Una Antorcha De Esperanza: The 1955 Pan-Am Games and a City in Movement
Thursday, January 7, 2016: 3:50 PM
Room M104 (Atlanta Marriott Marquis)
When the Pan-American torch was lit and carried from the country’s peripheries for the first time en route to the Valley of Mexico, its journey was a spectacle in itself. Mexico, a country known to the outside world as lawless and backward, was in transition, and its capital city represented the cosmopolitan and modern metropolis that leaders hoped to announce on the world’s largest stages. For decades, the government invested heavily in sporting infrastructure in Mexico City, hoping that its example, coupled with the tireless efforts of educational leaders, could inspire rural communities to take up sporting culture as a means of achieving the benefits of a scientific and modern urban way of life.
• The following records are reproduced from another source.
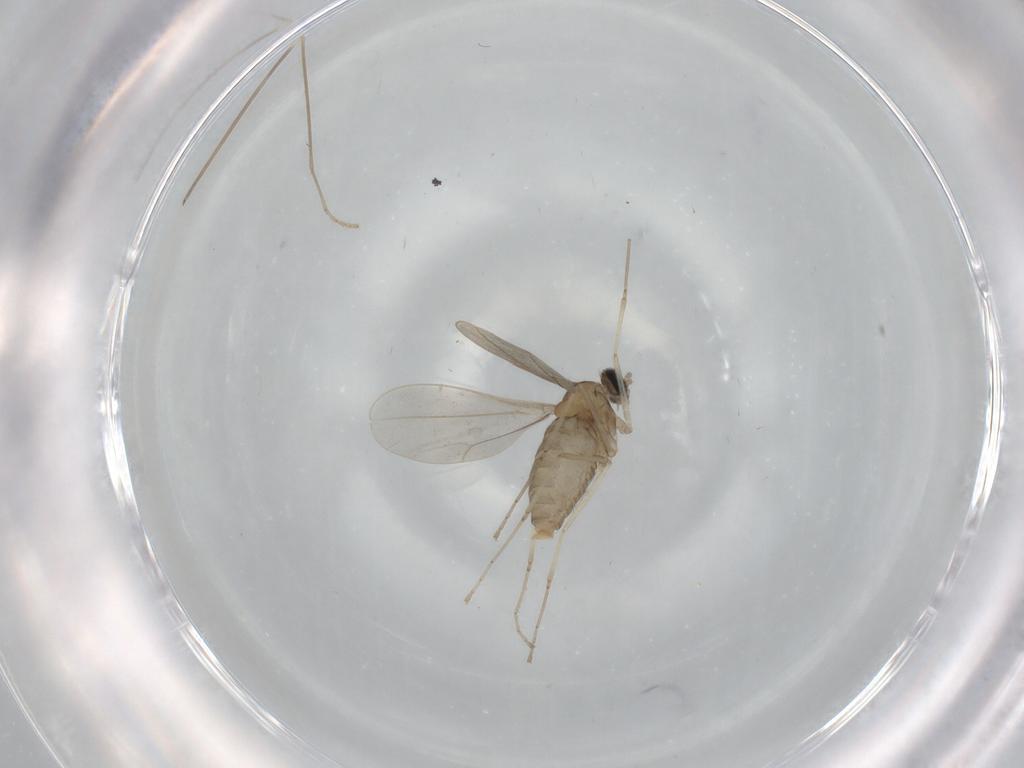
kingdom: Animalia
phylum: Arthropoda
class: Insecta
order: Diptera
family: Cecidomyiidae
But in a post-war world eager for peace, tolerance, and camaraderie, hosting the Pan-Am Games and the embrace of the Olympic spirit represented both the culmination of past sporting efforts and marked the country’s entry into the global community.
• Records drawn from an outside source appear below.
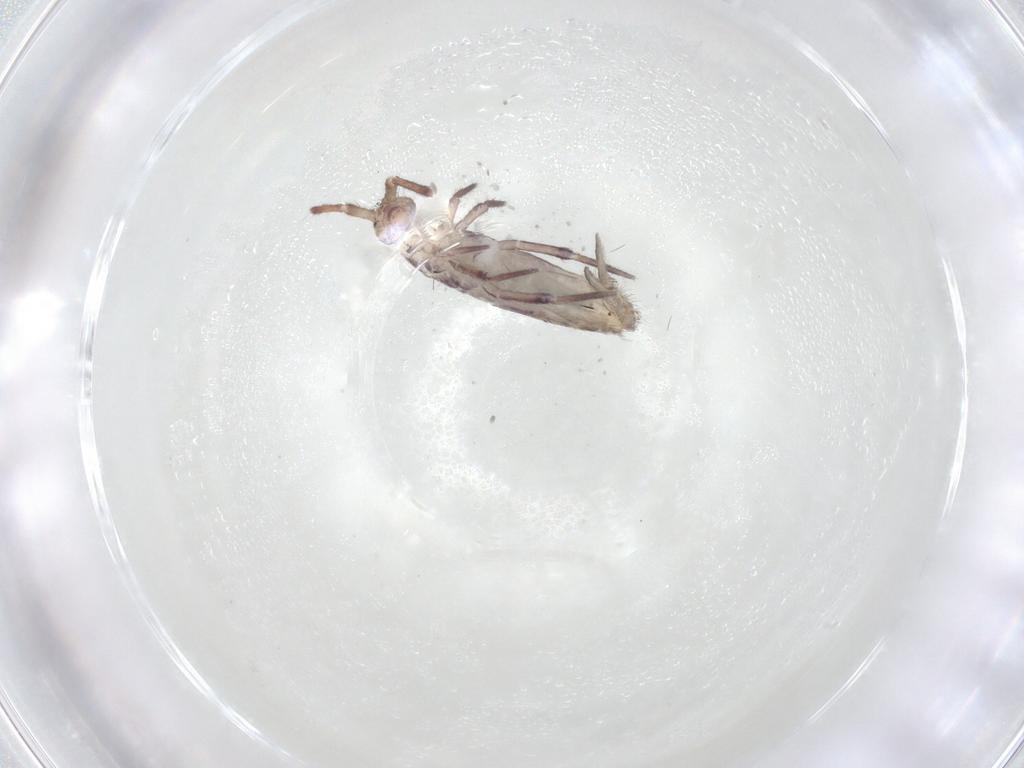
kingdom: Animalia
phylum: Arthropoda
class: Collembola
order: Entomobryomorpha
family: Entomobryidae
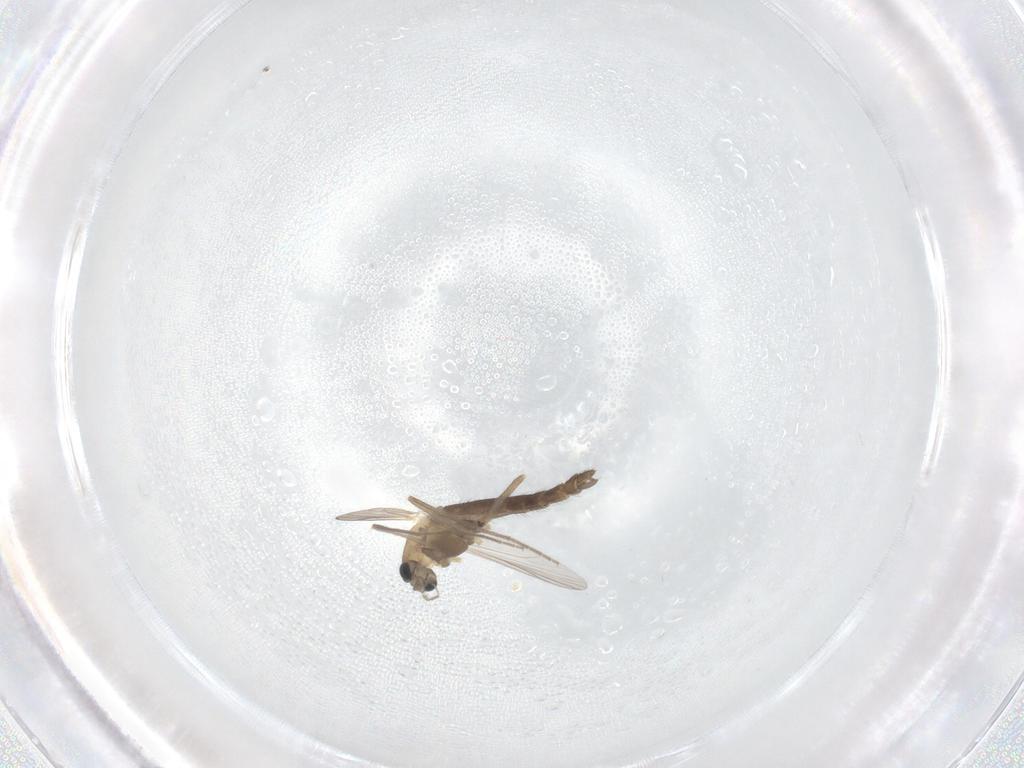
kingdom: Animalia
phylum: Arthropoda
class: Insecta
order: Diptera
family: Chironomidae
Mexico’s revolutionary sporting development from the 1920s through the 1940s had attracted wide interest, yet the country’s biggest sporting moment did not run without a hitch, leading to a mass scramble to reinvigorate and re-imagine sports in light of the capital's rapidly changing urban environment and thanks to exposed structural flaws in the sporting system itself. This paper analyzes both the relationship between the city and the countryside and shifting popular identities in sporting development, and explores how a city labored to transform its image from a space of semi-controlled chaos to a monument of science, discipline, and non-aggression in a Cold War context.